L’attentato di Butler galvanizza la base e la convention incorona Donald Trump. Ma è a Vance che bisogna guardare per capire cosa succederà. Trump lo vede come erede e lui è uno dei più trumpiani, ma soprattutto isolazionisti. Cosa pensa Vance e come possono cambiare le relazioni con l’Europa se lui e Trump vincono.
Donald Trump e il suo Gop targato Maga hanno il vento in poppa. Nei giorni in cui i conservatori d’America tengono la convention di Milwaukee che nominerà ufficialmente il tycoon come candidato del partito alle presidenziali americane del 5 novembre, tornano i fantasmi per l’Europa. I fantasmi di una nuova stagione di rapporti turbolenti tra le due sponde dell’Atlantico com’erano stati i quattro anni della presidenza Trump. Tra i sondaggi post dibattito e l’attentato scampato a Butler, in Pennsylvania, crescono di giorno in giorno le speranze di rielezione per Trump e con esse il rischio di un nuovo isolazionismo americano.
Un erede per Trump
Simbolo di questo isolazionismo è James David Vance, il 39enne senatore dell’Ohio scelto da Trump come compagno di viaggio e candidato alla vicepresidenza. La scelta di Vance riflette uno schema molto preciso non solo dei rapporti di forza dentro al partito repubblicano, ma anche nelle volontà stessa del tycoon. Come hanno osservato diversi analisti americani, la scelta di nominare come partner del ticket l’autore di “Elegia americana”, simboleggia la volontà di Trump di preparare un erede per il trumpismo. E infatti la sua nomina lo fa balzare al primo posto tra i repubblicani in vista delle presidenziali del 2028. Ma non solo. Vance rappresenta l’ala più radicale e intransigente del popolo di Trump, di quella base Maga che non solo non l’ha mai abbandonato, anche dopo la sconfitta del 2020, ma che gli ha permesso di dominare il campo repubblicano nelle primarie. E non è un caso che durante il primo giorno di convention il popolo dei delegati sia impazzito alla nomina di Vance e abbia invece fischiato il leader della minoranza repubblicana al Senato Mitch McConnell.

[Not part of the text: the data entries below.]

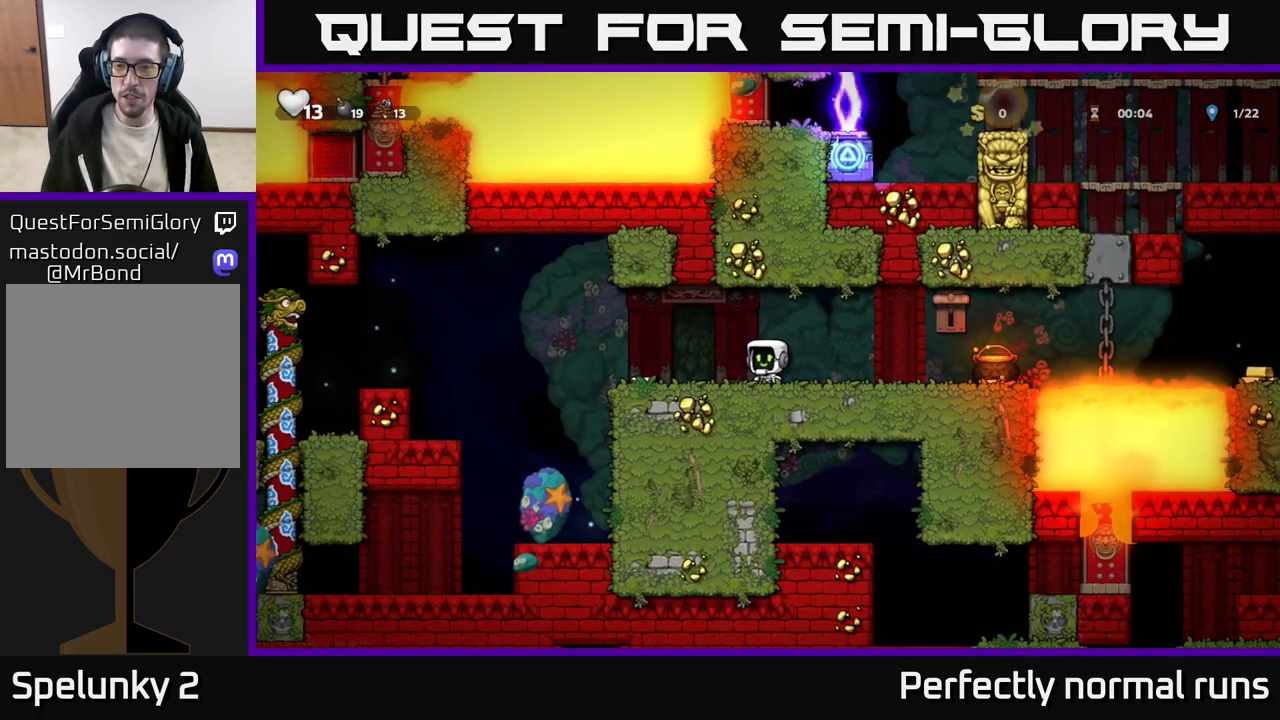
{"buttons": [], "left_stick": "right", "right_stick": "center", "events": [[200, "left_stick", "right"]]}
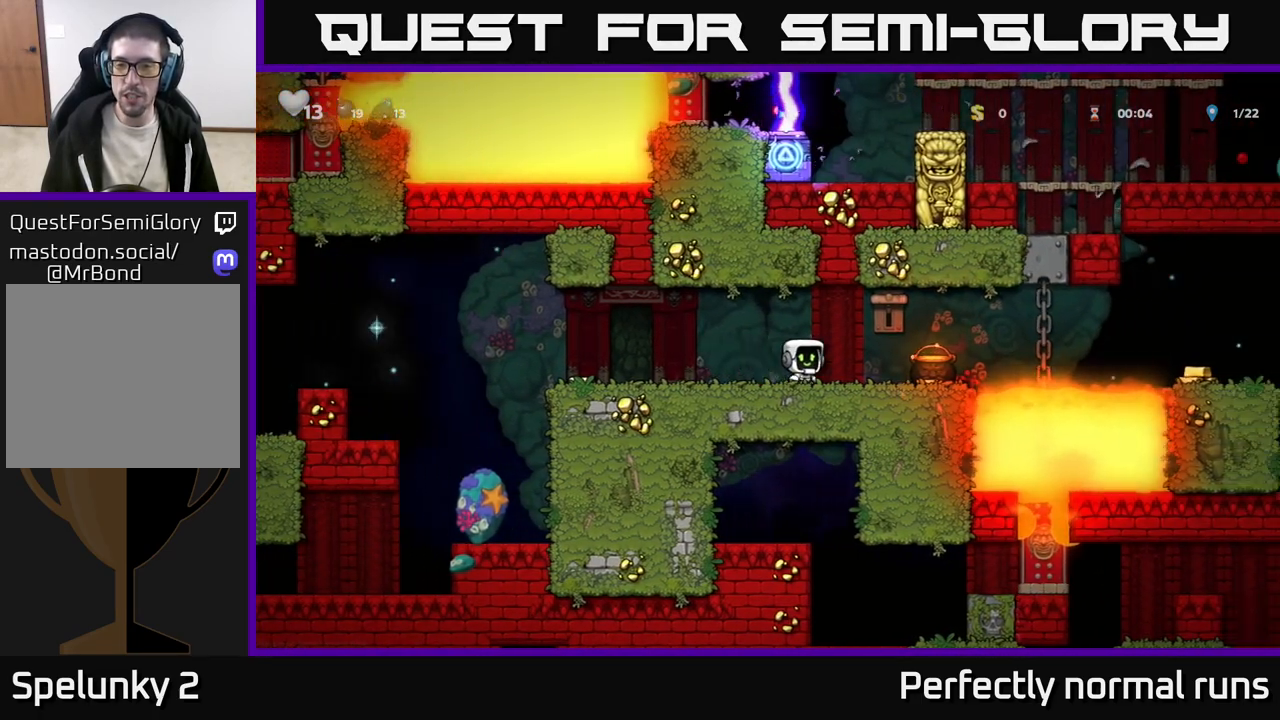
{"buttons": [], "left_stick": "center", "right_stick": "center", "events": [[50, "X", "down"], [117, "A", "down"], [150, "X", "up"], [200, "A", "up"], [200, "left_stick", "left"], [333, "left_stick", "center"]]}
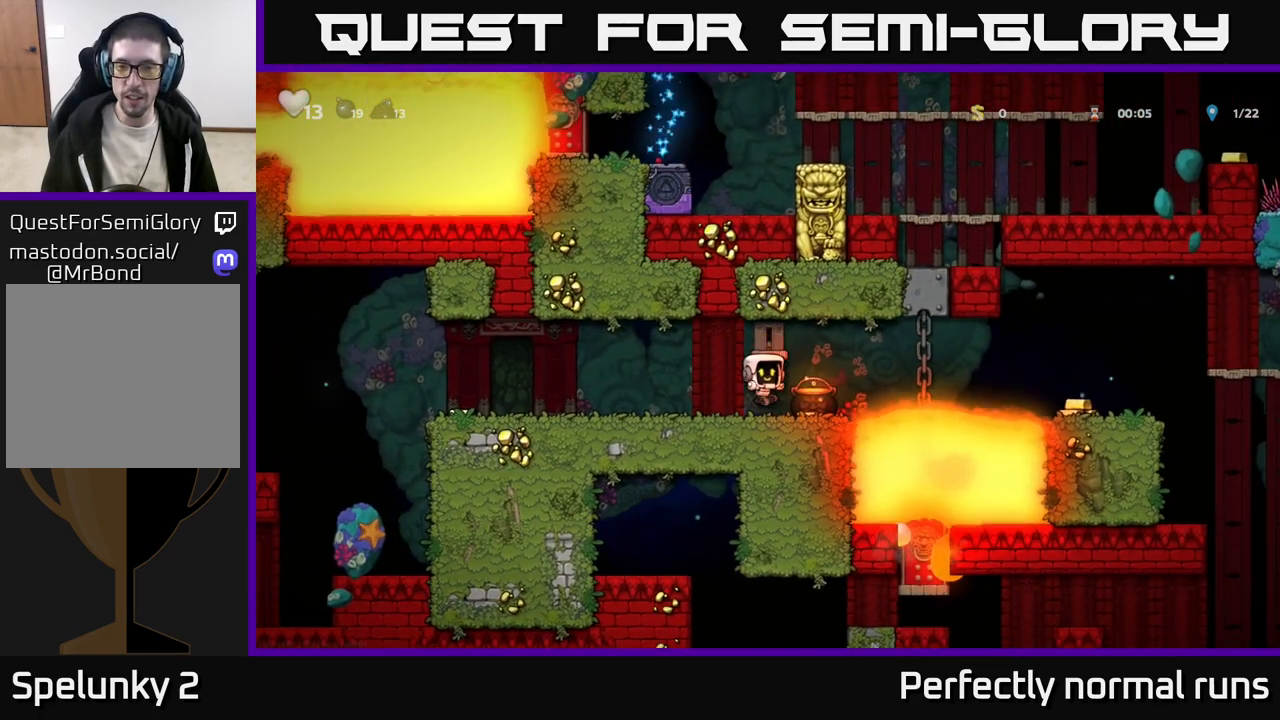
{"buttons": [], "left_stick": "left", "right_stick": "center", "events": [[200, "left_stick", "left"]]}
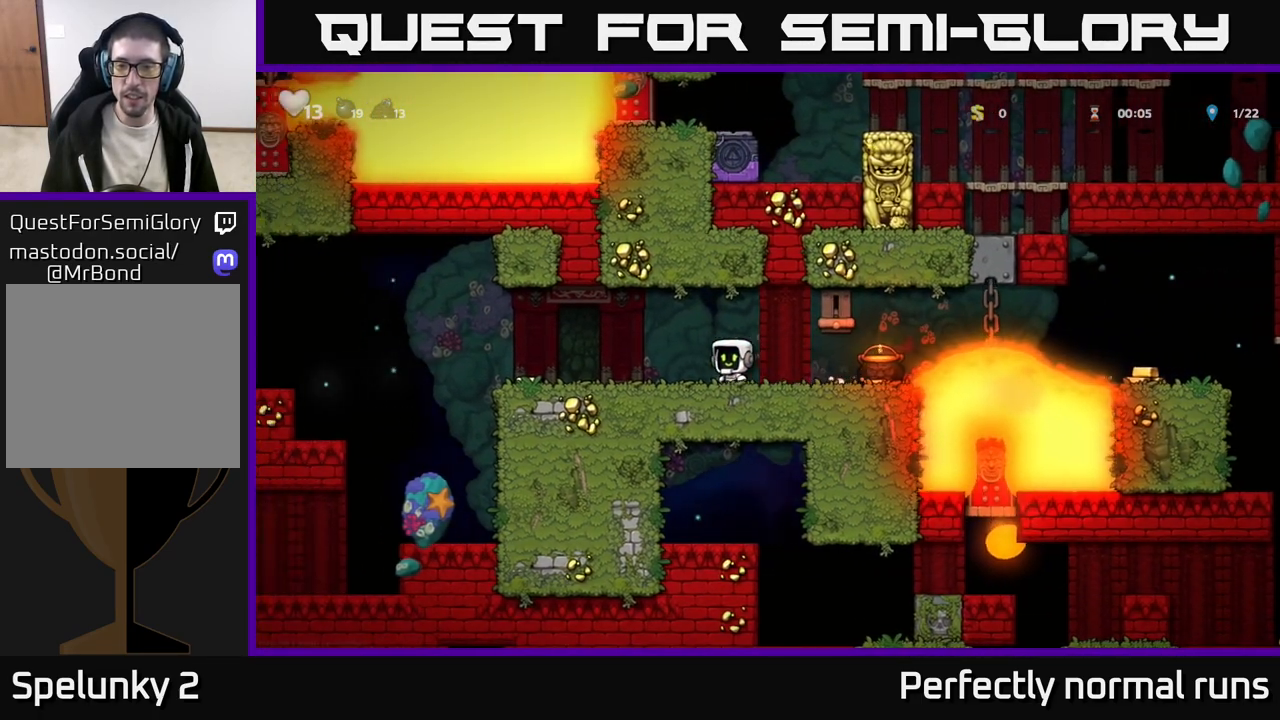
{"buttons": [], "left_stick": "center", "right_stick": "center", "events": [[167, "left_stick", "center"]]}
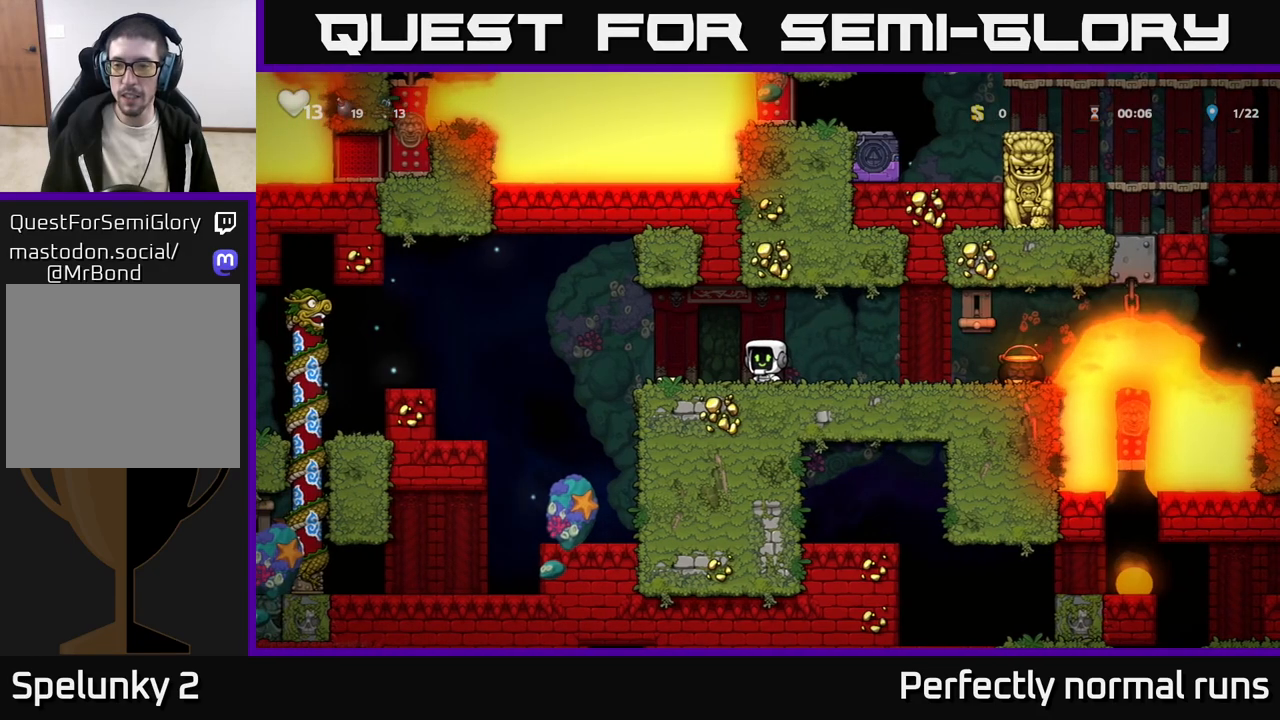
{"buttons": [], "left_stick": "center", "right_stick": "center", "events": []}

Il ritorno dell’isolazionismo
JD Vance fa parte di quella fetta del nuovo partito repubblicano che ha sempre meno a che fare con l’eredità di Ronald Reagan e sempre di più con un nuovo populismo che attinge da ricette che una volta erano care alla sinistra. Ma che soprattutto si incarna nell’America First ad ogni costo e in ogni ambito. È per questo che in Europa, da Bruxelles alle varie capitali, è suonato forte e chiaro un grosso allarme. Con il ritorno di Trump al 1600 di Pennsylvania Avenue, accompagnato da Vance, si apre (di nuovo) una fase di turbolenze. La prima vittima? L’Ucraina in guerra.
Il dossier ucraino
Un alto funzionario Ue sentito da Politico.eu ha bollato la nomina del 39enne come un “disastro” per Kiev, ma di riflesso anche per l’Unione europea. Il senatore dell’Ohio è uno degli esponenti di spicco dell’ala trumpiana che si oppone agli aiuti militari all’Ucraina. E infatti, nella sua prima intervista concessa a Fox News dopo la nomina, ha detto che sarà necessario avviare presto un negoziato con Mosca per fermare la guerra. Negli ultimi anni Vance è stato uno strenuo oppositore all’appoggio dell’amministrazione Biden a Kiev e lo ha manifestato in molti modi. Il più forte, e anche clamoroso, è avvenuto a febbraio alla Conferenza sulla sicurezza di Monaco e in un’intervista con lo stesso Politico.eu: “Non abbiamo la capacità produttiva per sostenere una guerra nell’Est Europa a tempo indeterminato. Per quanto tempo si può andare avanti? Quanto può costare?”. Un intervento molto duro in uno degli eventi simbolo della ritrovata cooperazione transatlantica tra Usa e Europa rinvigorita dall’avvento di Joe Biden alla Casa Bianca.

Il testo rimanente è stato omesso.